ATAC-seq footprinting

ATAC-seq footprinting was performed as previously described58.

qPCR

Total RNA was isolated from using TRIzol Reagent according to the manufacturer’s protocol (Thermo Fisher Scientific). Concentration of RNA was measured using Nanodrop. Genomic DNA was removed using DNase treatment. The Superscript II system (Thermo Fisher Scientific) and oligo dT primers (125 μM) were used to generate cDNA, and expression levels of different genes were assessed with qPCR using the LightCycler 2.0 Real-Time PCR system (Roche Life Science). Primer pairs spanned at least one intron, and they are listed in Supplementary Table 1. The qPCR reaction was performed with LightCycler 480 SYBR Green I Master (Roche), primers (1 μM) and cDNA (equivalent to 5 ng RNA). The amplification protocol consisted of 5 min 95 °C followed by 45 cycles of 10 s 95 °C, 20 s 60 °C, and 20 s 72 °C. Data was analyzed using LinRegPCR79. We used two reference genes per experiment based on literature to normalize gene expression (Hprt, Ppia, Rpl4, and Rpl32)52.

Cell culture and Luciferase assay

Primers were designed for selected AF variants to amplify fragments of 400-900 bp (For primers, see Suppl. Table 1) on DNA heterozygous for the selected variant.
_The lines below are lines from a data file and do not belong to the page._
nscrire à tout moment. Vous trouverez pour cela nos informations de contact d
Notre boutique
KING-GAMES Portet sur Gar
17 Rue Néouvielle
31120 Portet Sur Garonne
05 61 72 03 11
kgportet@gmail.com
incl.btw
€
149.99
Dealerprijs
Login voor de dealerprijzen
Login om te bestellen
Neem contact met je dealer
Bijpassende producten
The pGL2-Promoter Vector (Promega) was linearized with XcmI (New England Biolabs) to create a T-overhang and agarose-gel isolated. PCR products containing both alleles of the selected variants were ligated using TA-cloning to the pGL2-Promoter Vector. Recombinant plasmid DNA was purified with the PureLink Quick Plasmid Miniprep kit (Thermo Fisher Scientific). Plasmids that were identical except for the different alleles of the variant were selected using Sanger sequencing.

iAM-1 cells were plated at a cell density of 4 × 104 cells per cm2 and cultured as described60. At day 0 of cardiomyogenic differentiation, 500 ng pGL2-Promoter Vector DNA as well as 25 ng pRL-TK Renilla vector (Promega) as normalization control was transfected into the cells in triplo in a 24-well plate using Lipofectamine 3000 (Thermo Fisher Scientific). At day 9 of cardiomyogenic differentiation the cells were harvested. Luciferase measurements were performed on a Promega Turner Biosystems Modulus Multimode Reader luminometer.
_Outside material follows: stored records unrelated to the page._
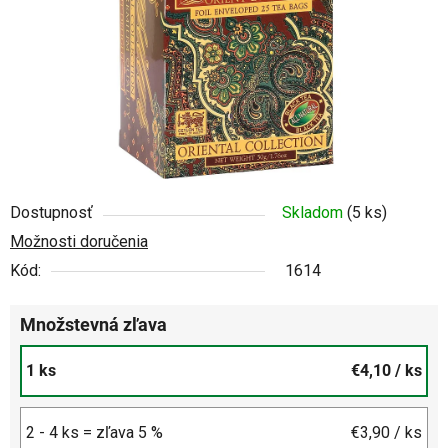
Dostupnosť
Skladom
(5 ks)
Možnosti doručenia
Kód:
1614
Množstevná zľava
1 ks
€4,10
/ ks
2 - 4 ks = zľava 5 %
€3,90
/ ks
Data processing and statistical analyses

For data processing of expression data and differential expression analysis, see Supplementary Methods. For both qPCR and luciferase experiments, data was statistically tested using a two-tailed Student’s t-test.

Reporting summary

Further information on research design is available in the Nature Research Reporting Summary linked to this article.